There are also cases where the moral implications are smaller but the practical implications are bigger. For example if a company wants to create a machine learning algorithm to predict whether a machine will fail they might be tempted to add as much measuring equipment as they can to solve the problem. They might take 2 million measurements per hour to try to solve the problem of a machine failing once every 3 months (after all the more the merrier right?). Here the company has just potentially added a huge amount of noise to the data that might make the creation of truly useful predictions just much harder than it should be. More data is not usually better, it can be much worse. If any addition of data was better we would just use random number generators to add new inputs to our models all day long.
The problem of what to measure is just as important as building the predictive models. A data scientist must be able to address the problem of what data needs to be gathered and used, not only the problem of how to turn the data received into a predictive model. This is a much harder problem, that often requires some domain expertise, which is probably why people with broad understanding abilities – such as physicists – tend to make better data scientists for industry compared with people with purely IT or mathematical skills. In the end predictive models are models about the world and to decide what aspects of the world need to be measured is perhaps more important than deciding how to use those measurements to create models.

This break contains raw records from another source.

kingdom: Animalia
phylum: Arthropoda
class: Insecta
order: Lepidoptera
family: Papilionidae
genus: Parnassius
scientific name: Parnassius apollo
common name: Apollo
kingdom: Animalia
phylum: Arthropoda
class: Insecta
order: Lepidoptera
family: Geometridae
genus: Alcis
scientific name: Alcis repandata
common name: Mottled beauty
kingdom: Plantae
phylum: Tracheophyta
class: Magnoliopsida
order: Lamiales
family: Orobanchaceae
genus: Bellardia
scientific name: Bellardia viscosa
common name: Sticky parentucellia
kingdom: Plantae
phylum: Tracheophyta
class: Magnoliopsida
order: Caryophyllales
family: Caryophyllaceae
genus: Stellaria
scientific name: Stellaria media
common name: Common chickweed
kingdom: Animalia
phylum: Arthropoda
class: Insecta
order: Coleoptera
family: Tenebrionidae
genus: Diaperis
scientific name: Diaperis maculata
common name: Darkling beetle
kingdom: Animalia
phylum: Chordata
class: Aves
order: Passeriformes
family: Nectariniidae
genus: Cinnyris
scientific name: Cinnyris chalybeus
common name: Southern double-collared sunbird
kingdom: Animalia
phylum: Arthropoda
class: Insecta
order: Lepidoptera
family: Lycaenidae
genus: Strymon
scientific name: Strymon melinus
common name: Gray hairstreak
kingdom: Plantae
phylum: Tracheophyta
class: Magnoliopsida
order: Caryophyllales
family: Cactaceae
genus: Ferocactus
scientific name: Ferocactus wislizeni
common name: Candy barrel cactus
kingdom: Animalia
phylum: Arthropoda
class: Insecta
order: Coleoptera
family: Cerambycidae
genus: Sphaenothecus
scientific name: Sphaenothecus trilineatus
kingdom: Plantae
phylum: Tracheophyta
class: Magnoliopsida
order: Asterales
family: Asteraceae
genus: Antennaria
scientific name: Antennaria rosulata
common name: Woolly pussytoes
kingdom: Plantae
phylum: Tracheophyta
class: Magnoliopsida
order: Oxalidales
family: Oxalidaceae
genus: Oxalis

The nature of the problem can also create substantial sources of bias. For example time-dependent data might be treated by a naive data scientist in the same way as time-independent data. With time-dependent data it is usually not a good idea to employ traditional cross-validation techniques – because you might be using information about the future that was never available in the past – which can then lead to models that are terrible at predicting new events in the data series. Sports betting is a clear example where this happens, try building a model with traditional cross-validation and see how you do (just don’t bet anything!).
The above are only a handful of cases but I hope they highlight how real world problems are often more complicated than the traditional (input|output -> model -> result) that can be common among people who are newer to the field. If you want to get better at real world data science skills it is important to become much better at identifying sources of bias. I certainly still have a lot to learn about this but just being aware of these problems is a huge step forward.